## What you have to do
The answer should contain only the lines running from the line with "identificó este jueves a las dos" to the end of the material, reproduced verbatim.

## Information shown
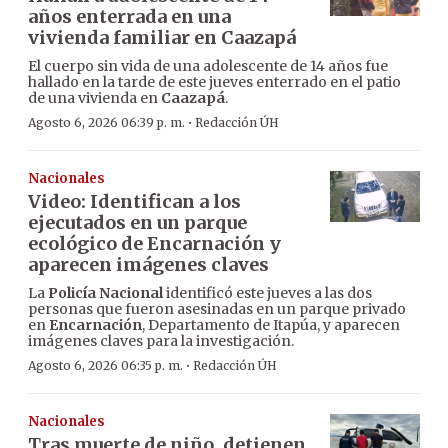
años enterrada en una
vivienda familiar en Caazapá
El cuerpo sin vida de una adolescente de 14 años fue
hallado en la tarde de este jueves enterrado en el patio
de una vivienda en
Caazapá
.
·
Agosto 6, 2026 06:39 p. m.
Redacción ÚH
Nacionales
Video: Identifican a los
ejecutados en un parque
ecológico de Encarnación y
aparecen imágenes claves
La
Policía Nacional
identificó este jueves a las dos
personas que fueron asesinadas en un parque privado
en
Encarnación
, Departamento de Itapúa, y aparecen
imágenes claves para la investigación.
·
Agosto 6, 2026 06:35 p. m.
Redacción ÚH
Nacionales
Tras muerte de niño, detienen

## Exercise answer
identificó este jueves a las dos
personas que fueron asesinadas en un parque privado
en
Encarnación
, Departamento de Itapúa, y aparecen
imágenes claves para la investigación.
·
Agosto 6, 2026 06:35 p. m.
Redacción ÚH
Nacionales
Tras muerte de niño, detienen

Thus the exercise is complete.